Example: If an airline records $200 million in operating revenue and 1,000 million ASMs in a quarter, RASM = $200,000,000 / 1,000,000,000 = $0.20 per ASM = 20 cents per ASM.
RASM vs. CASM
- CASM (Cost per Available Seat Mile) = Operating costs / ASM. It measures average cost to fly one seat one mile and is also expressed in cents per ASM.
- RASM focuses on revenue; CASM focuses on cost. Comparing the two shows unit profitability:
- If RASM > CASM, the airline earns a unit profit per seat‑mile (before non‑operating items).
- If RASM < CASM, the airline is operating at a unit loss.
- Caveats: Some carriers report CASM excluding volatile items (e.g., fuel), which can distort comparisons. Consistent definitions are essential for meaningful analysis.
Special considerations
- Low‑cost carriers often rely heavily on ancillary revenues. Because RASM captures these extras, it’s particularly useful for assessing such carriers’ performance.
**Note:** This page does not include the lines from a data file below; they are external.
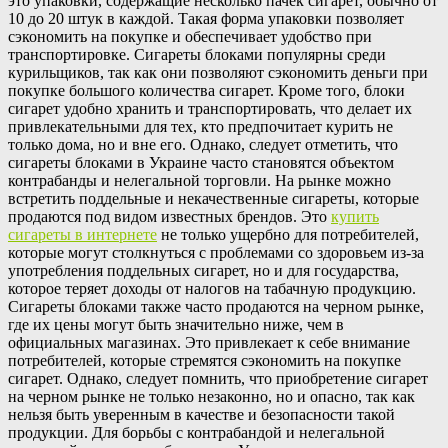
это упаковки, содержащие несколько пачек сигарет, обычно от
10 до 20 штук в каждой. Такая форма упаковки позволяет
сэкономить на покупке и обеспечивает удобство при
транспортировке. Сигареты блоками популярны среди
курильщиков, так как они позволяют сэкономить деньги при
покупке большого количества сигарет. Кроме того, блоки
сигарет удобно хранить и транспортировать, что делает их
привлекательными для тех, кто предпочитает курить не
только дома, но и вне его. Однако, следует отметить, что
сигареты блоками в Украине часто становятся объектом
контрабанды и нелегальной торговли. На рынке можно
встретить поддельные и некачественные сигареты, которые
продаются под видом известных брендов. Это
купить
сигареты в интернете
не только ущербно для потребителей,
которые могут столкнуться с проблемами со здоровьем из-за
употребления поддельных сигарет, но и для государства,
которое теряет доходы от налогов на табачную продукцию.
Сигареты блоками также часто продаются на черном рынке,
где их цены могут быть значительно ниже, чем в
официальных магазинах. Это привлекает к себе внимание
потребителей, которые стремятся сэкономить на покупке
сигарет. Однако, следует помнить, что приобретение сигарет
на черном рынке не только незаконно, но и опасно, так как
нельзя быть уверенным в качестве и безопасности такой
продукции. Для борьбы с контрабандой и нелегальной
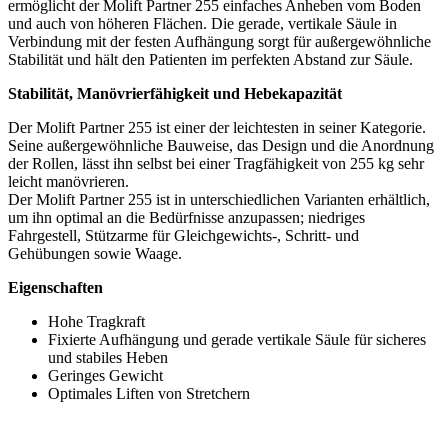
ermöglicht der Molift Partner 255 einfaches Anheben vom Boden
und auch von höheren Flächen. Die gerade, vertikale Säule in
Verbindung mit der festen Aufhängung sorgt für außergewöhnliche
Stabilität und hält den Patienten im perfekten Abstand zur Säule.
Stabilität, Manövrierfähigkeit und Hebekapazität
Der Molift Partner 255 ist einer der leichtesten in seiner Kategorie.
Seine außergewöhnliche Bauweise, das Design und die Anordnung
der Rollen, lässt ihn selbst bei einer Tragfähigkeit von 255 kg sehr
leicht manövrieren.
Der Molift Partner 255 ist in unterschiedlichen Varianten erhältlich,
um ihn optimal an die Bedürfnisse anzupassen; niedriges
Fahrgestell, Stützarme für Gleichgewichts-, Schritt- und
Gehübungen sowie Waage.
Eigenschaften
Hohe Tragkraft
Fixierte Aufhängung und gerade vertikale Säule für sicheres
und stabiles Heben
Geringes Gewicht
Optimales Liften von Stretchern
- Metrics can be presented in ways that favorably influence perceptions (e.g., exclusions in CASM), so review company reporting notes.
- Use RASM together with CASM, load factor, yield, and other metrics for a fuller picture of network performance and profitability.
Key takeaways
- RASM = operating revenue per available seat mile; it normalizes revenue by capacity.
- It includes ancillary revenues and excludes one‑time gains.
- Comparing RASM to CASM indicates unit profitability; consistent metric definitions are crucial for accurate comparisons.